Those areas are: ‘engagement, inclusion and representation’; ‘building trust in responsible digital payments following the UN Principles for Responsible Digital Payments’; financially including more women merchants; accelerating adoption of digitisation of payments through scaled use-cases; ‘financial viability of digital payments’ – it states that merchants ‘operate on thin margins and high cost of transactions is restricting the adoption of digital payments’; and ‘disarming the spectre of taxation’.
Recommendations are prioritised according to ease of implementation and likely short-to-medium term impact, with specific calls to action to named organisations. As an example, in the first area, it calls on the Small and Medium Enterprise Development Authority (SMEDA) to redefine the term ‘MSME’ to explicitly classify micro, small and women-led businesses as distinct from medium-sized businesses, ‘to better cater to their unique needs and realities’; and on the Securities & Exchange Commission of Pakistan to simplify business registration for sole proprietorships and small businesses ‘while tying registration as a pre-requisite to access of government services and support programmes’.
The report notes that ‘obstacles present in Pakistan today have been experienced by other countries’, adding that ‘none of the challenges are new, which means they can be overcome’.
It also states that Pakistan has ‘unique advantages’, describing SMEDA as ‘well-established’, and stating that ‘further empowerment will enable it to drive transformative policymaking’. It adds that a national financial literacy programme is ‘well-conceived and demands full implementation’ and a data protection bill ‘has the potential to make strides towards securing user trust in digital payments’.
‘Accelerate financial equality for women merchants’
“We commend the State Bank of Pakistan for its bold leadership in driving responsible payment digitisation for merchants, especially women merchants. Across Asia, digitising merchant payments has led to rapid MSME growth and, as businesses grow, so do economies. We agree – now is the time to accelerate financial equality for women merchants in Pakistan, and look forward to our continued partnership,” said Goodwin-Groen.
The SBP’s Imaduddin is listed in the report as one of four central bank representatives interviewed, with the others being Umair Ahmad, Faiqa Naseem and Shoukat Bizenjo.
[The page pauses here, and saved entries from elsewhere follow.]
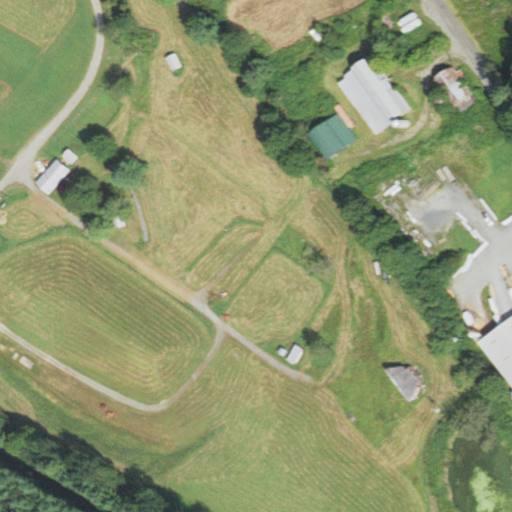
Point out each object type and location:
road: (473, 57)
building: (456, 87)
building: (376, 98)
building: (335, 137)
building: (71, 157)
building: (53, 178)
building: (11, 220)
building: (335, 323)
building: (502, 348)
road: (85, 377)
building: (405, 383)
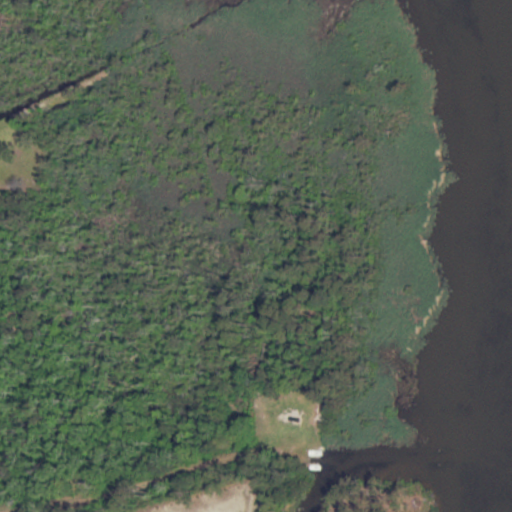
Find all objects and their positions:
road: (5, 187)
pier: (314, 456)
pier: (314, 463)
road: (146, 481)
road: (241, 509)
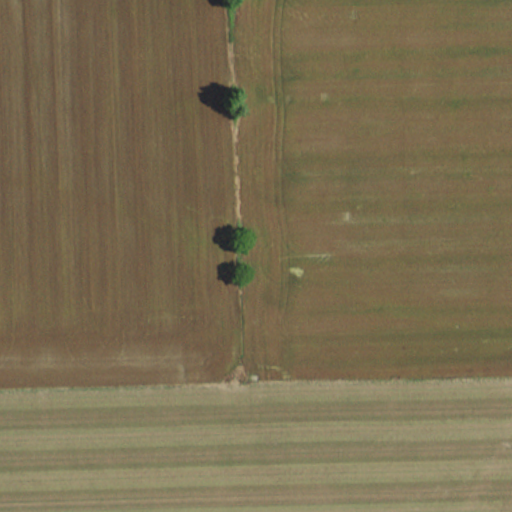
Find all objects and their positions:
crop: (371, 188)
crop: (115, 193)
crop: (258, 446)
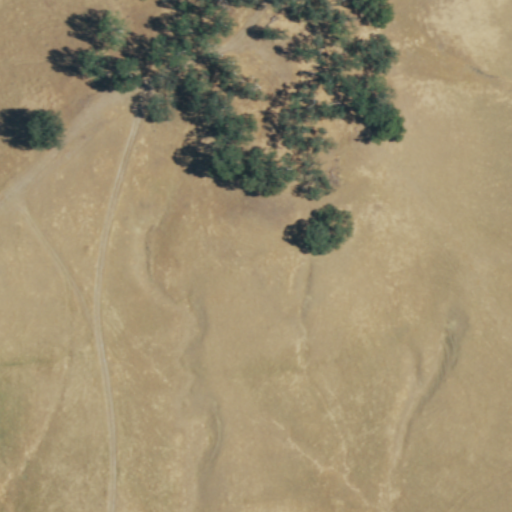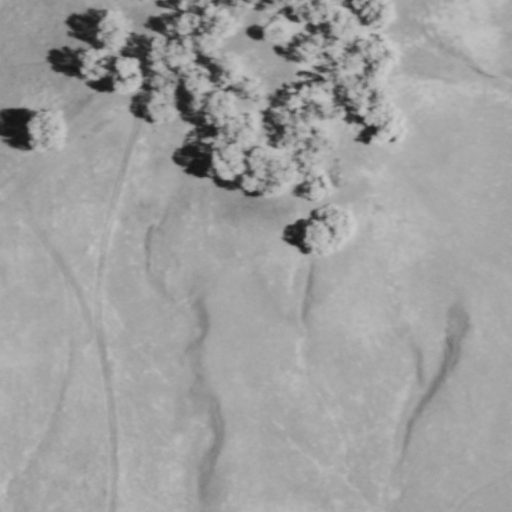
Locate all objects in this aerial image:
road: (95, 341)
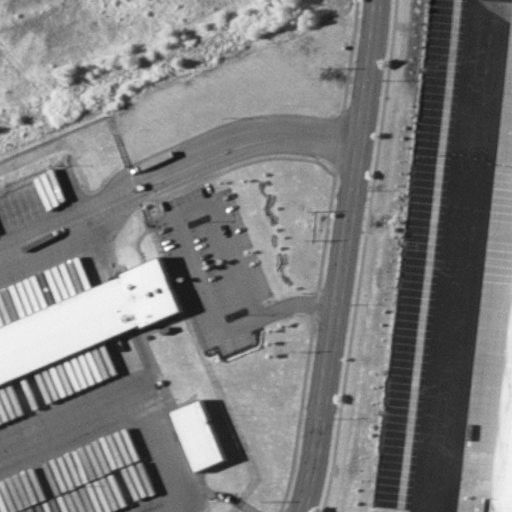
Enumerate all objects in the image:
road: (242, 143)
road: (191, 255)
road: (344, 256)
road: (462, 256)
building: (85, 320)
building: (89, 328)
road: (72, 345)
building: (503, 429)
building: (199, 435)
building: (201, 435)
building: (508, 487)
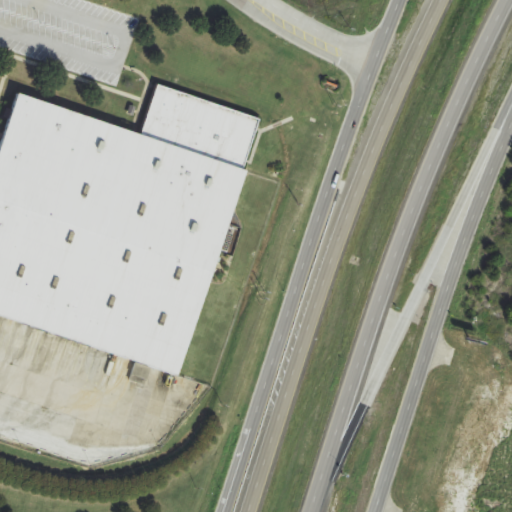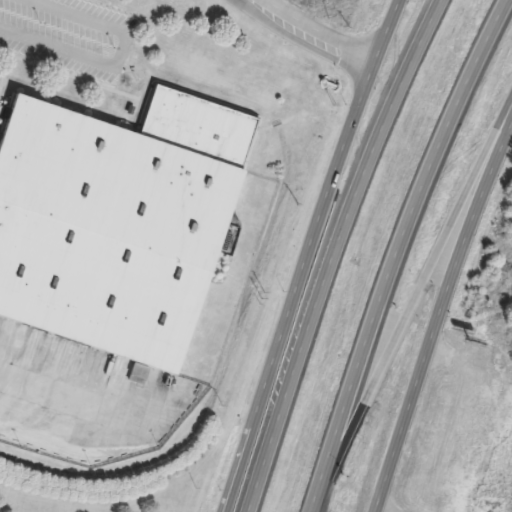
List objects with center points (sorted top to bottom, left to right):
road: (307, 32)
road: (117, 58)
road: (365, 76)
road: (403, 80)
building: (115, 220)
building: (117, 221)
road: (395, 251)
road: (408, 315)
road: (438, 316)
road: (278, 333)
road: (307, 336)
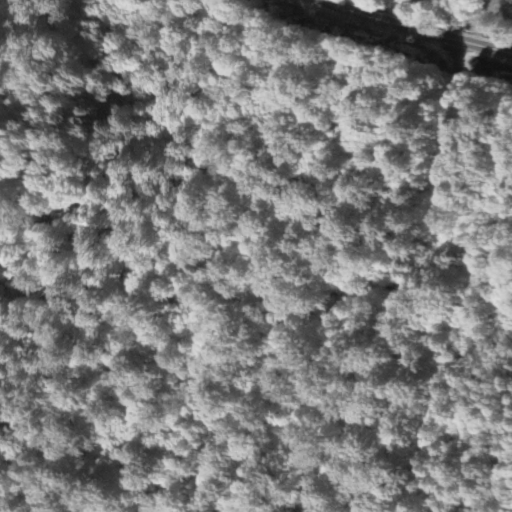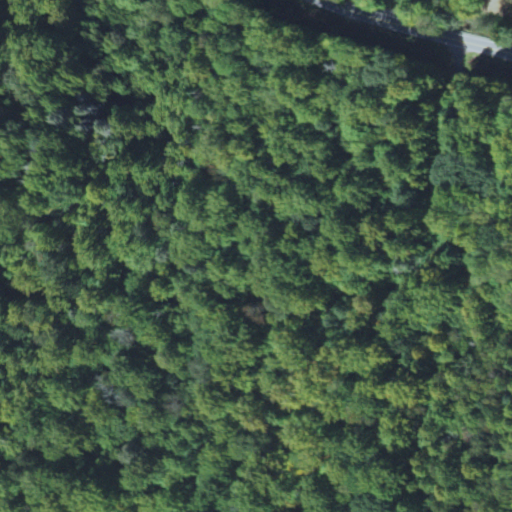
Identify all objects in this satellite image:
road: (417, 28)
road: (365, 299)
road: (356, 399)
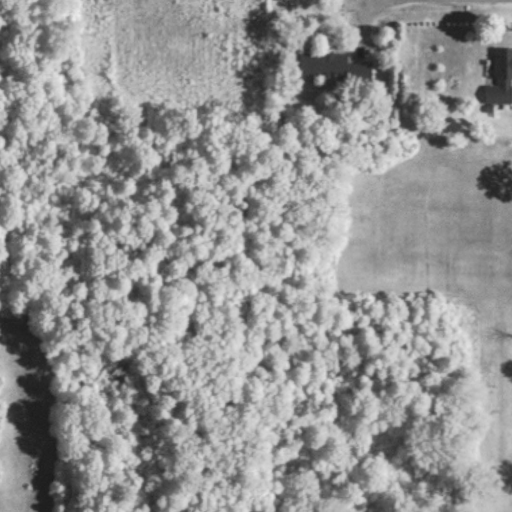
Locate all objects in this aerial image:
road: (369, 15)
building: (332, 64)
building: (501, 76)
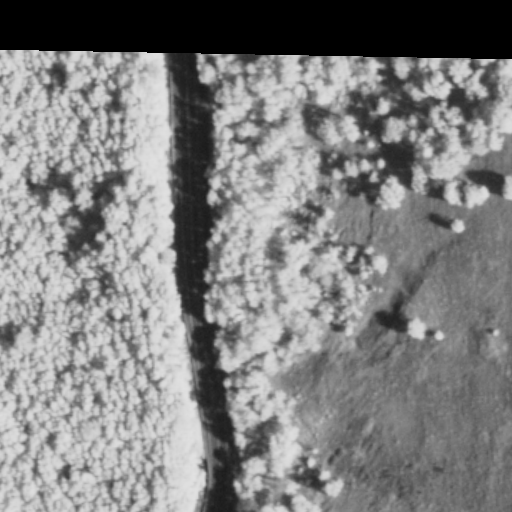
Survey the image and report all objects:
road: (185, 257)
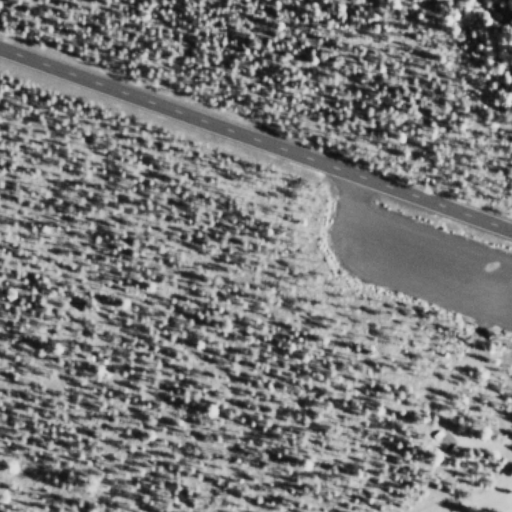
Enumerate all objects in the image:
road: (255, 142)
road: (399, 257)
parking lot: (421, 264)
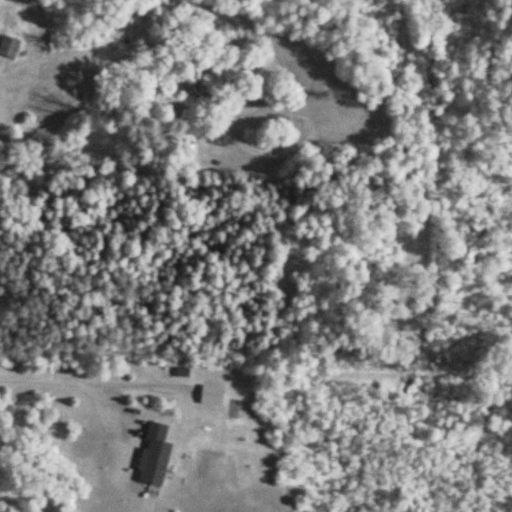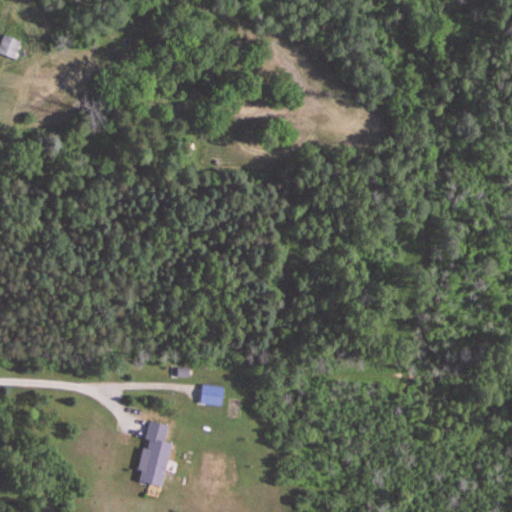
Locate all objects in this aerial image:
building: (8, 46)
road: (53, 379)
building: (152, 456)
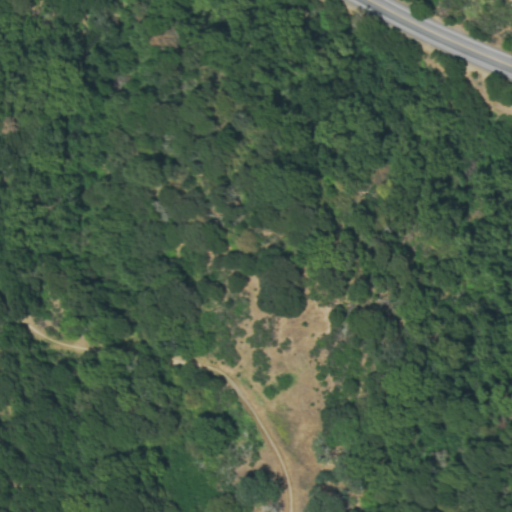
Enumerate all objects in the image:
road: (439, 35)
road: (183, 370)
park: (291, 383)
road: (56, 508)
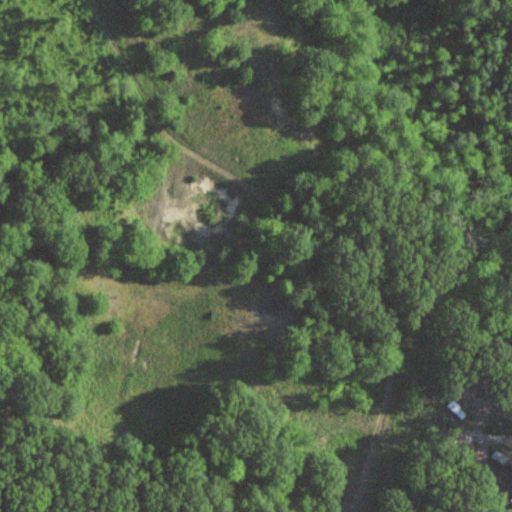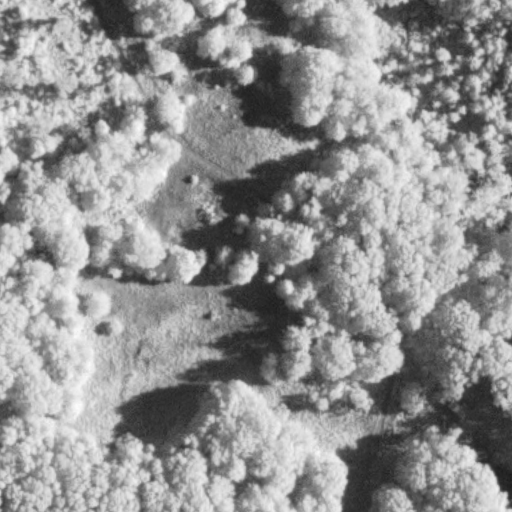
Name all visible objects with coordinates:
building: (474, 460)
building: (502, 484)
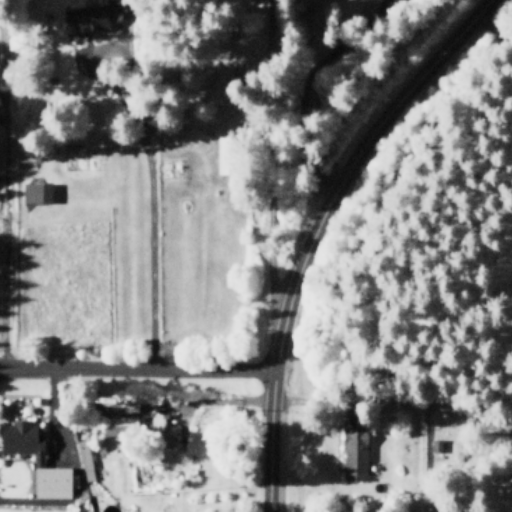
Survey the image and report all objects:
building: (100, 15)
building: (0, 46)
building: (229, 153)
building: (39, 190)
road: (150, 202)
road: (315, 229)
road: (138, 364)
building: (160, 420)
building: (124, 423)
building: (37, 452)
building: (356, 452)
building: (85, 458)
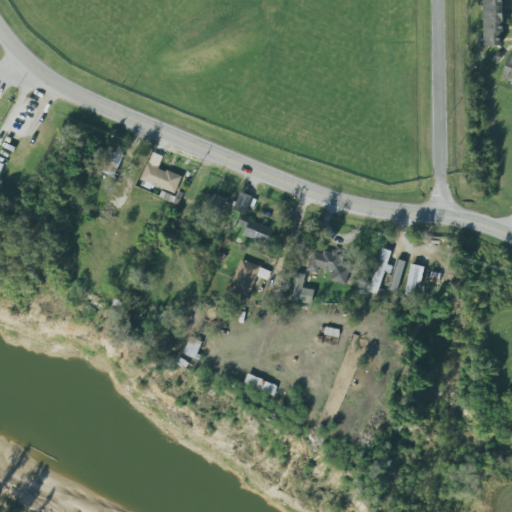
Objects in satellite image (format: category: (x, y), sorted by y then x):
building: (493, 21)
building: (494, 22)
building: (508, 69)
road: (13, 70)
building: (509, 73)
road: (26, 99)
road: (439, 106)
road: (241, 166)
building: (160, 174)
road: (117, 202)
building: (243, 202)
building: (259, 232)
road: (511, 234)
building: (329, 265)
building: (330, 265)
road: (409, 267)
building: (381, 271)
building: (396, 276)
building: (248, 277)
building: (415, 281)
building: (299, 289)
building: (193, 348)
building: (255, 383)
river: (98, 451)
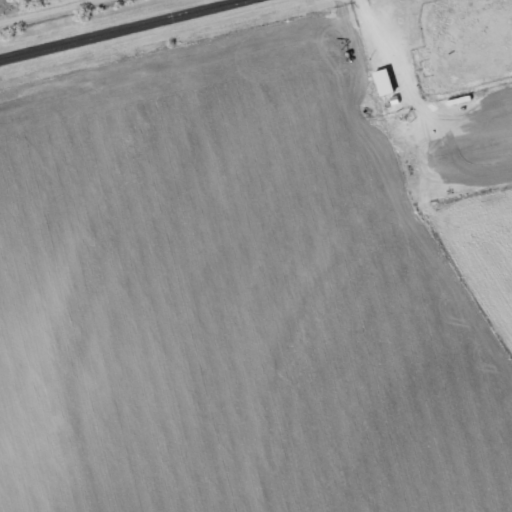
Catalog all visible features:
road: (114, 28)
building: (384, 82)
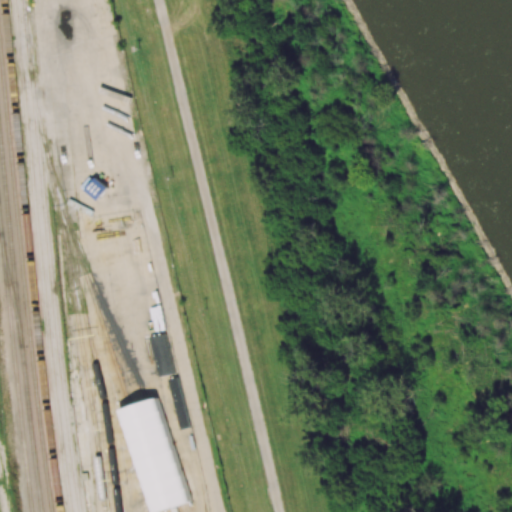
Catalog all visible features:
building: (96, 189)
railway: (32, 256)
railway: (40, 256)
railway: (48, 256)
railway: (24, 271)
railway: (72, 288)
railway: (11, 290)
railway: (20, 320)
railway: (102, 327)
building: (162, 355)
railway: (96, 367)
railway: (131, 369)
railway: (14, 371)
building: (155, 455)
railway: (2, 494)
railway: (31, 507)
Musarrat Jabeen, the long-serving head of policy, regulation and development department at the Securities & Exchange Commission of Pakistan, was among the other public sector professionals interviewed.
The Better Than Cash Alliance, which is hosted by the United Nations Capital Development Fund (UNCDF), brings together governments, development organisations and private companies on a mission to encourage the use of digital payments to help achieve the SDGs.
Other recent outputs include a 12-page case study-style report, ‘From 1% to 30%: The key drivers behind the Philippines’ acceleration towards responsible digital payment systems’, published in May. The Better Than Cash Alliance also inputted into Bangladesh’s ‘National Digital Payments Roadmap 2022-2025’, presented 18 months ago.